------ TEXTO DE ORIGEM

Por Marcelo Menna Barreto / Publicado em 8 de maio de 2018
"O Supremo hoje é instituição mais forte que em 1892, quando Floriano Peixoto mandou um recado para o STF de que não haveria quem concedesse habeas corpus para os ministros se eles, os ministros, concedessem um habeas corpus com o qual o governo não concordava"

Foto: Alexia Fidalgo/ Divulgação

“O Supremo hoje é instituição mais forte que em 1892, quando Floriano Peixoto mandou um recado para o STF de que não haveria quem concedesse habeas corpus para os ministros se eles, os ministros, concedessem um habeas corpus com o qual o governo não concordava”

Foto: Alexia Fidalgo/ Divulgação

No livro Tanques e Togas – O STF e a Ditadura Militar (Coleção Arquivos da Repressão, Cia. das Letras, 336 p.), lançado em abril, o jornalista Felipe Recondo recorre à ampla pesquisa histórica com documentação inédita para produzir o primeiro livro dedicado exclusivamente ao papel desempenhado pelo Supremo Tribunal Federal durante a ditadura militar iniciada em 1964. Ganhador do Prêmio Esso de Jornalismo em 2012 pela reportagem A Farra salarial no Judiciário, que revelou o pagamento de contracheques milionários dos tribunais de Justiça de São Paulo e do Rio de Janeiro, Recondo avalia com extrema cautela nesta entrevista o atual momento do STF, que segundo ele deixou de ser a corte frágil dos anos de chumbo e hoje “faz parte da vida Política (com P maiúsculo) brasileira”. Com passagens pelos jornais Folha de S. Paulo e O Estado de São Paulo, portal IG, entre outros, o jornalista é sócio-fundador do site Jota, especializado em informações jurídicas.

Extra Classe – O recado do general Villas Boas ao Supremo, que virou editorial do Jornal Nacional, toca no tema central do seu livro Tanques e Togas – O STF e a Ditadura Militar?
Felipe Recondo – A mensagem enviada pelo general Villas Boas fez lembrar episódios ainda da Primeira República, envolvendo a relação do Executivo com o Supremo. Mas os tempos de hoje são diferentes. O Supremo hoje é instituição mais forte que em 1892, quando Floriano Peixoto mandou um recado para o STF de que não haveria quem concedesse habeas corpus para os ministros se eles, os ministros, concedessem um habeas corpus com o qual o governo não concordava. O Supremo de hoje faz parte da vida Política (com P maiúsculo) brasileira. Não se imagina que um comentário como este possa interferir no comportamento dos ministros.

EC – Como você interpretou o twitter do general publicado às vésperas de um importante julgamento (o da possibilidade de concessão de habeas corpus preventivo a Lula) que poderia influenciar fortemente nas próximas eleições
Recondo – Há várias interpretações possíveis. Pode-se interpretar como um recado para o Supremo de que os militares não aceitariam uma decisão em favor do ex-presidente Lula. Mas pode-se igualmente interpretar como um recado de uma figura ponderada do Exército, tomando a frente neste processo e contendo qualquer declaração mais radical em relação ao processo. Em Brasília ouve-se as duas versões.

------------
------ INFORMAÇÕES EXTRAÍDAS

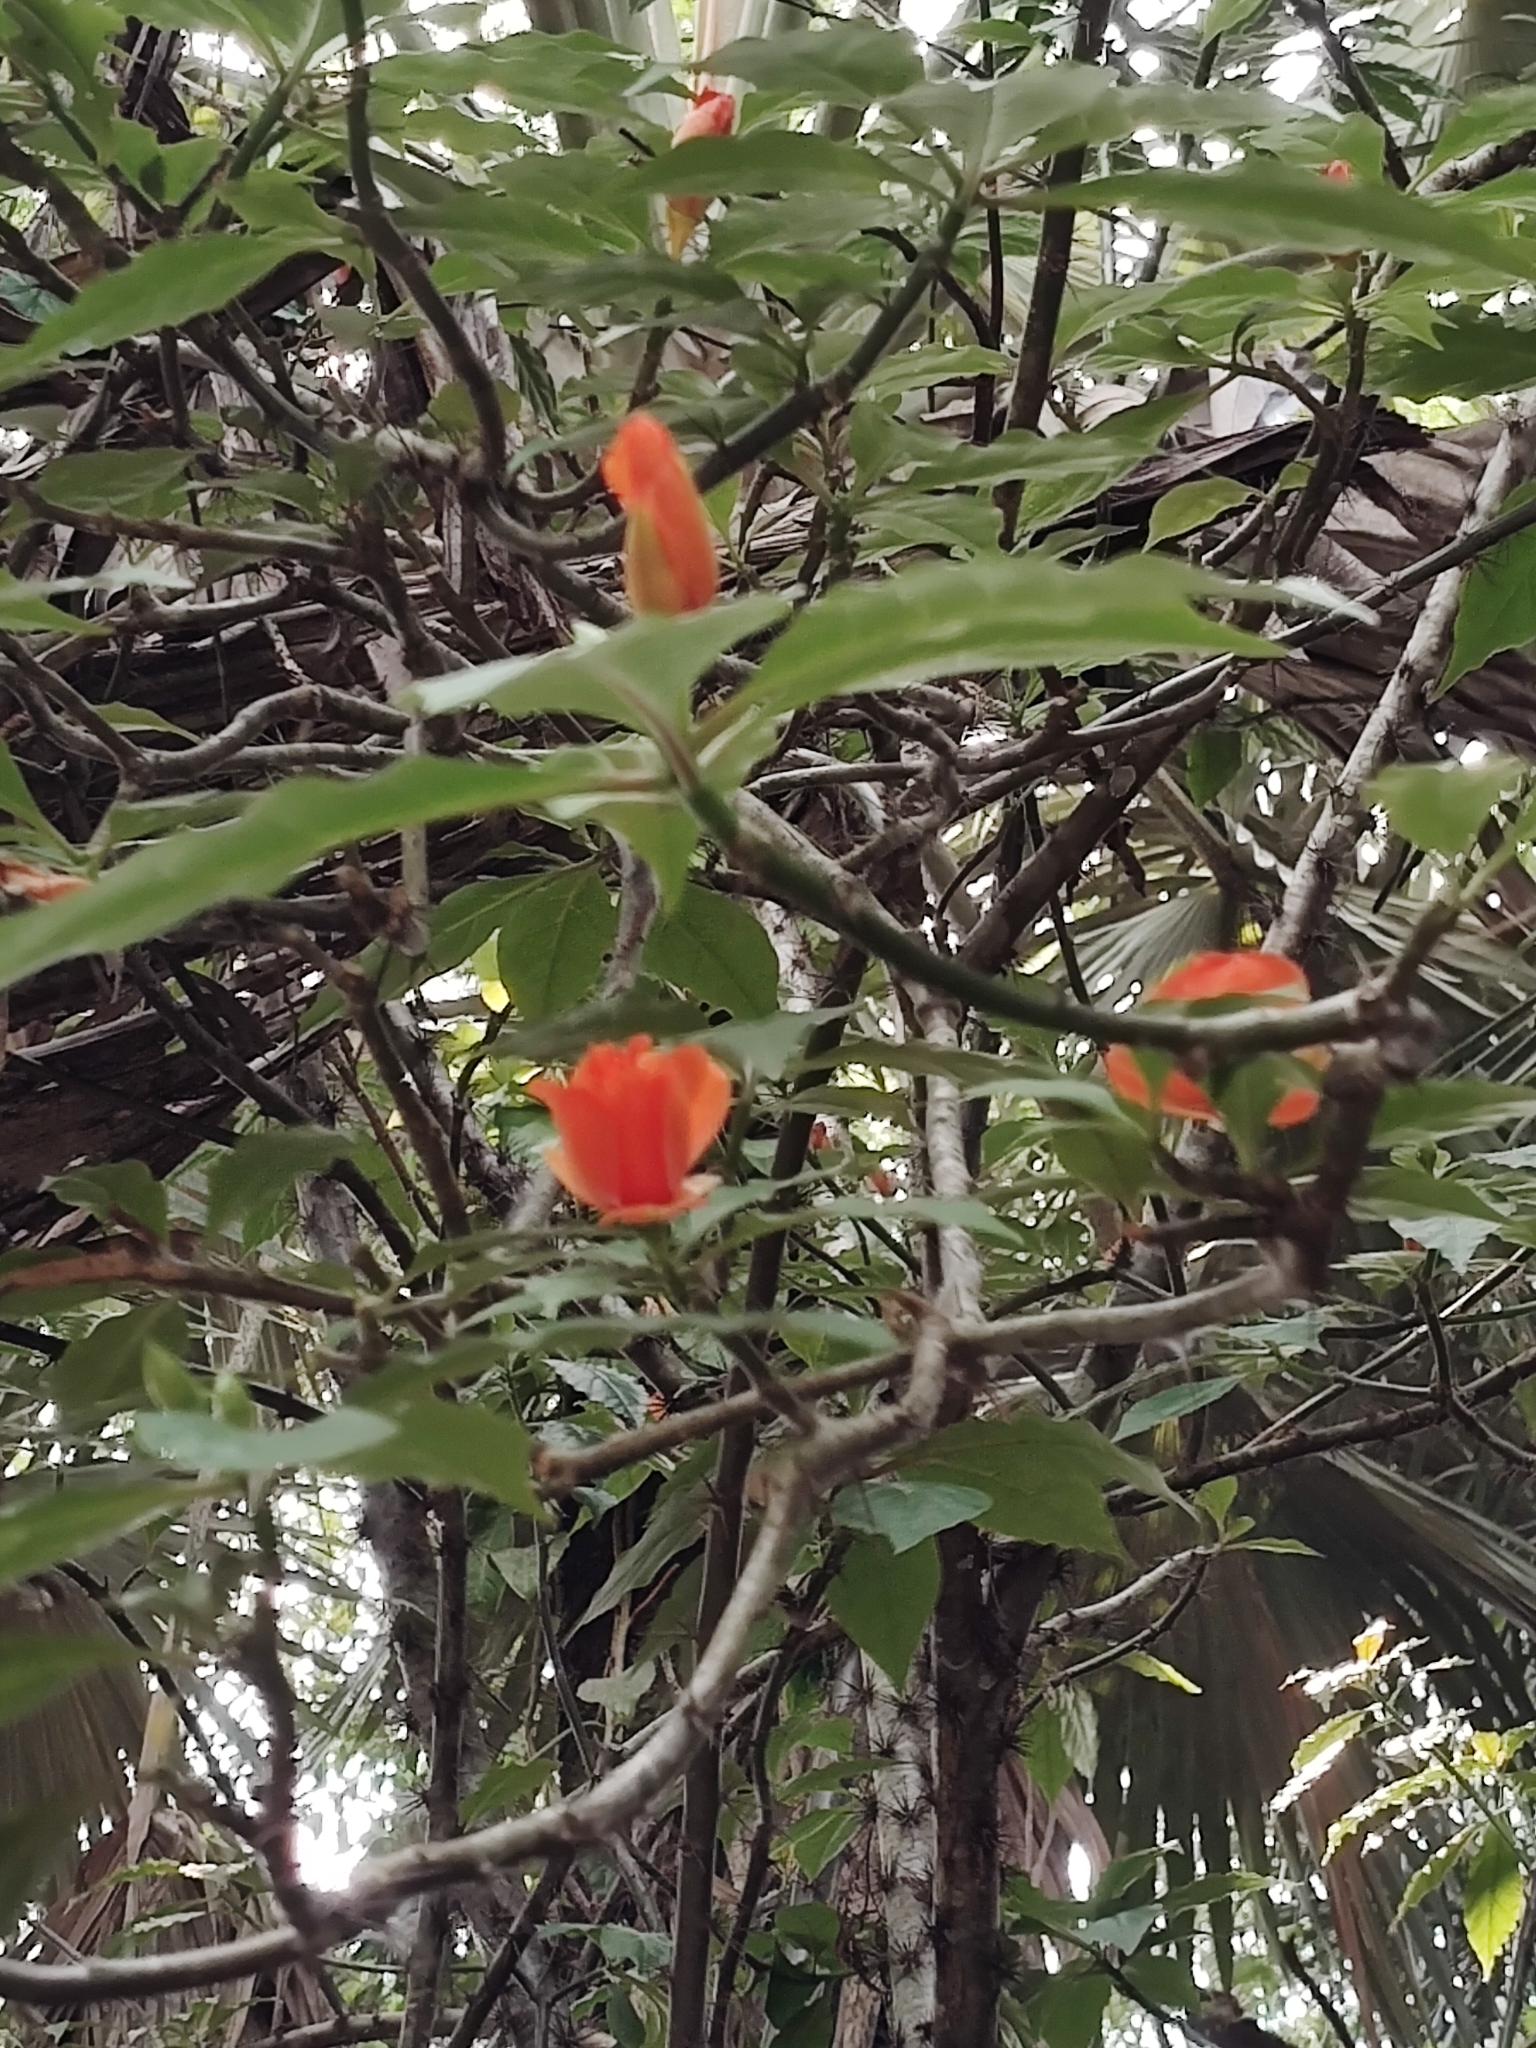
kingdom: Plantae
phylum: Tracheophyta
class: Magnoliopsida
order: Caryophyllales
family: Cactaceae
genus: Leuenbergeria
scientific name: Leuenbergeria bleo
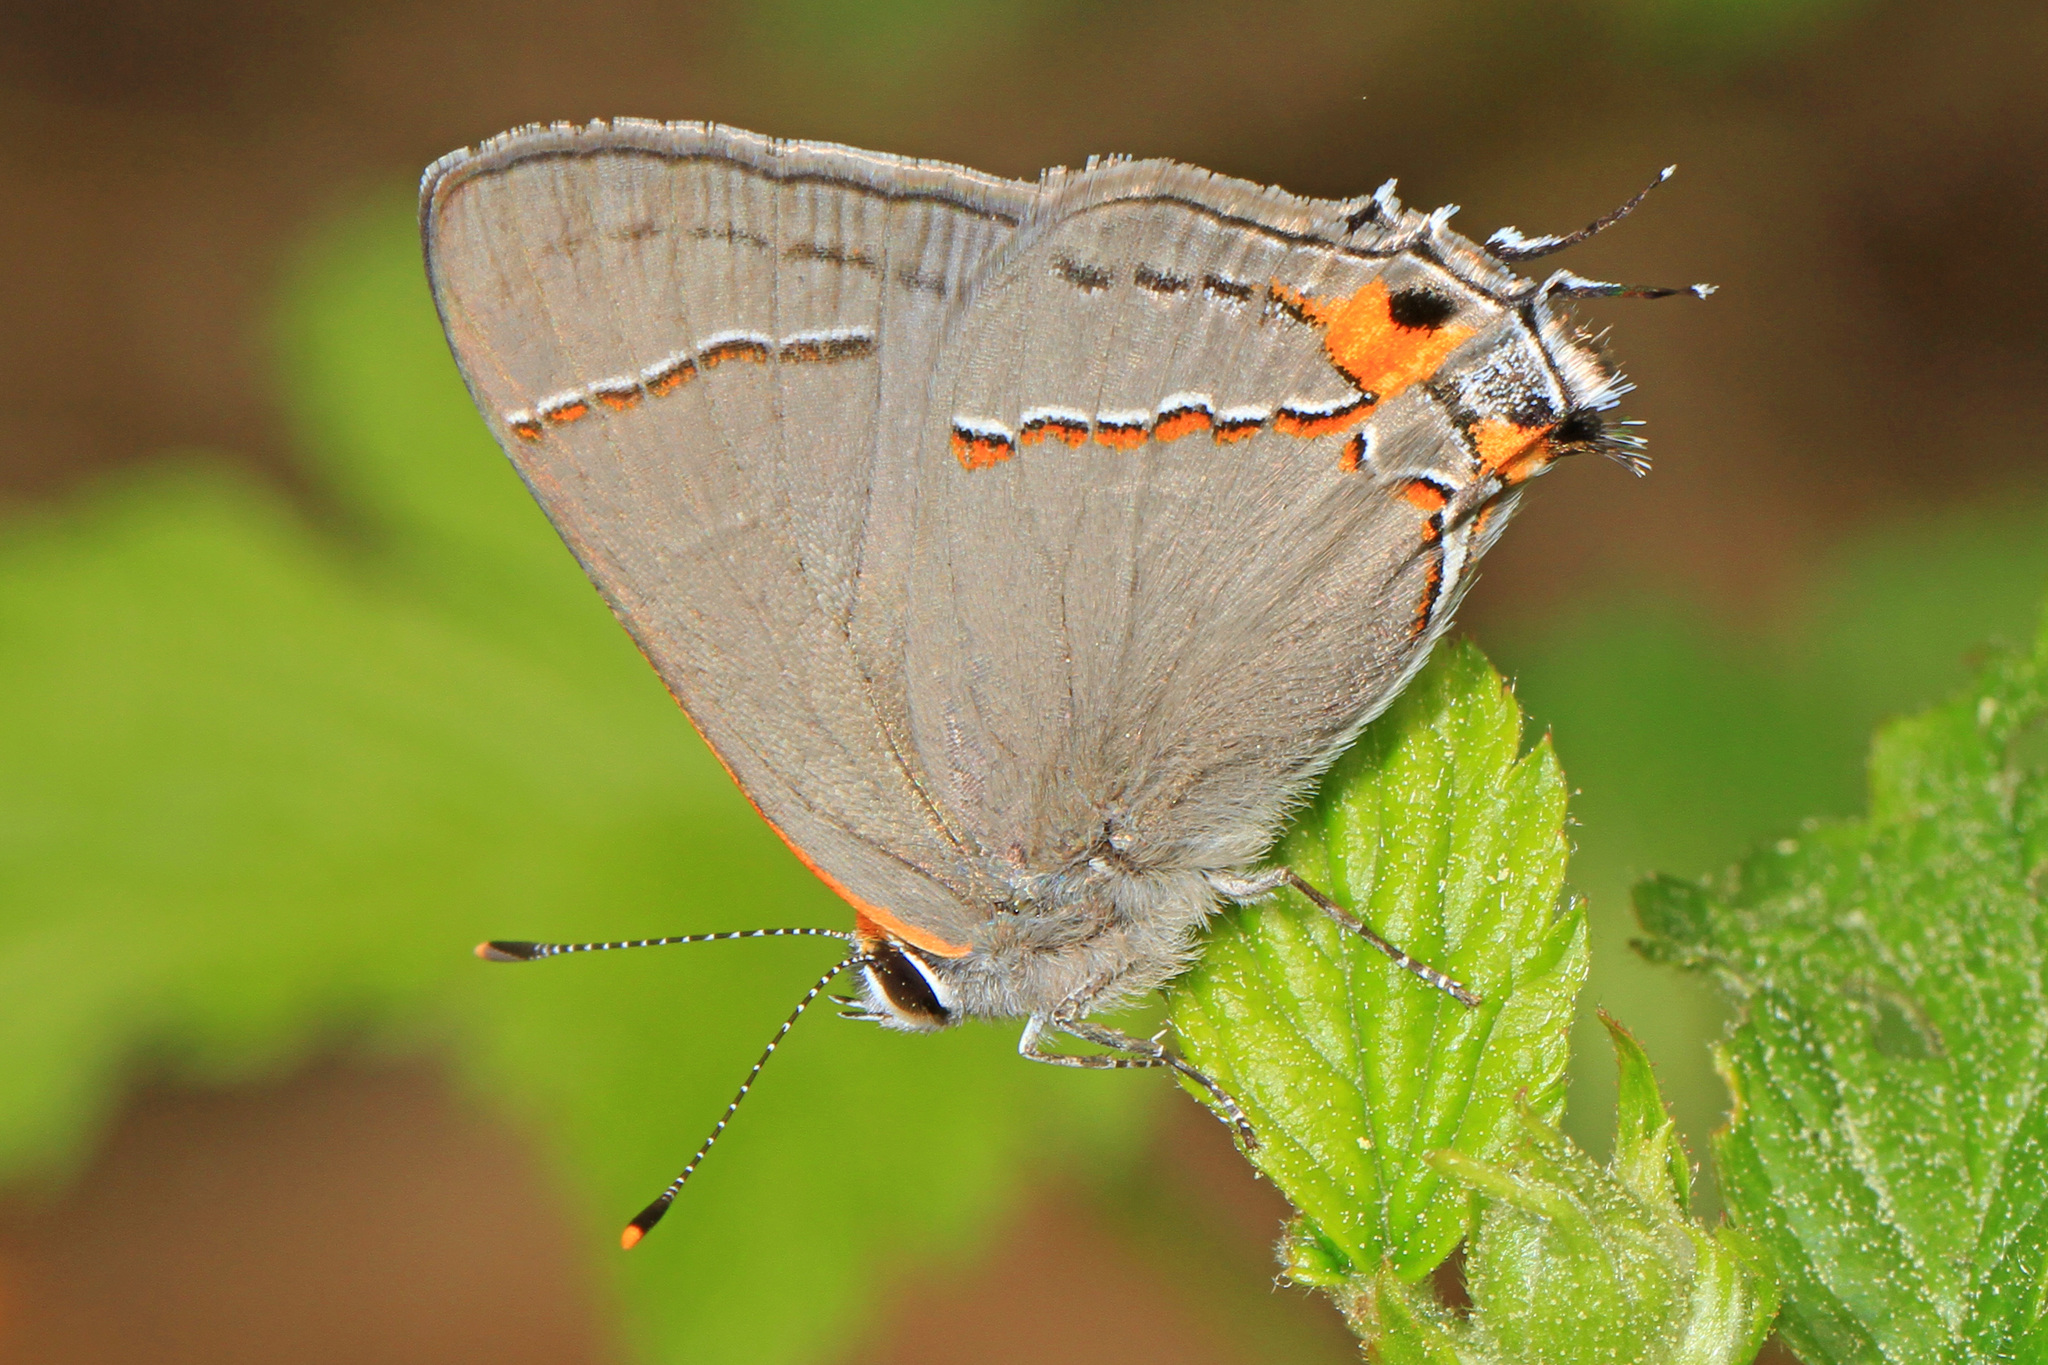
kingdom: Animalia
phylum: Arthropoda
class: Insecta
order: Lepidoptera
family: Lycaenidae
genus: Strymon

------------

◆ EXERCÍCIOS PROPOSTOS
1 - Substitua "kingdom" por "reino" nas entradas, da linha com "scientific name: Leuenbergeria bleo" até o final das entradas, e reproduza apenas essas linhas, sem as imagens, mantendo todo o restante inalterado.
2 - Dê prosseguimento à entrevista sobre o Supremo e a ditadura militar a partir do ponto em que ela termina.

◆ RESPOSTAS DOS EXERCÍCIOS
1 -
scientific name: Leuenbergeria bleo
reino: Animalia
phylum: Arthropoda
class: Insecta
order: Lepidoptera
family: Lycaenidae
genus: Strymon

2 -
“O Supremo foi também evoluindo em suas funções e aperfeiçoando-se no cumprimento de suas missões com o tempo. É muito fácil atacar o Supremo quando não se concorda com uma decisão”

Foto: Alexia Fidalgo/ Divulgação

“O Supremo foi também evoluindo em suas funções e aperfeiçoando-se no cumprimento de suas missões com o tempo. É muito fácil atacar o Supremo quando não se concorda com uma decisão”

Foto: Alexia Fidalgo/ Divulgação

EC – O golpe de 64, como você registra em seu livro, recebeu apoio imediato do presidente do STF à época, ministro Ribeiro da Costa. Antes disso, em 1936, flagrantemente contra o artigo 134 da Constituição de 1934, o STF autorizou a extradição de Olga Benário, esposa de Luis Carlos Prestes, grávida, para a Alemanha nazista. Mais recentemente, demorou a afastar Eduardo Cunha da presidência da Câmara, apressando o impeachment de Dilma Rousseff, entre outras decisões polêmicas. Você concorda que “o Judiciário é o poder que mais tem faltado à República”?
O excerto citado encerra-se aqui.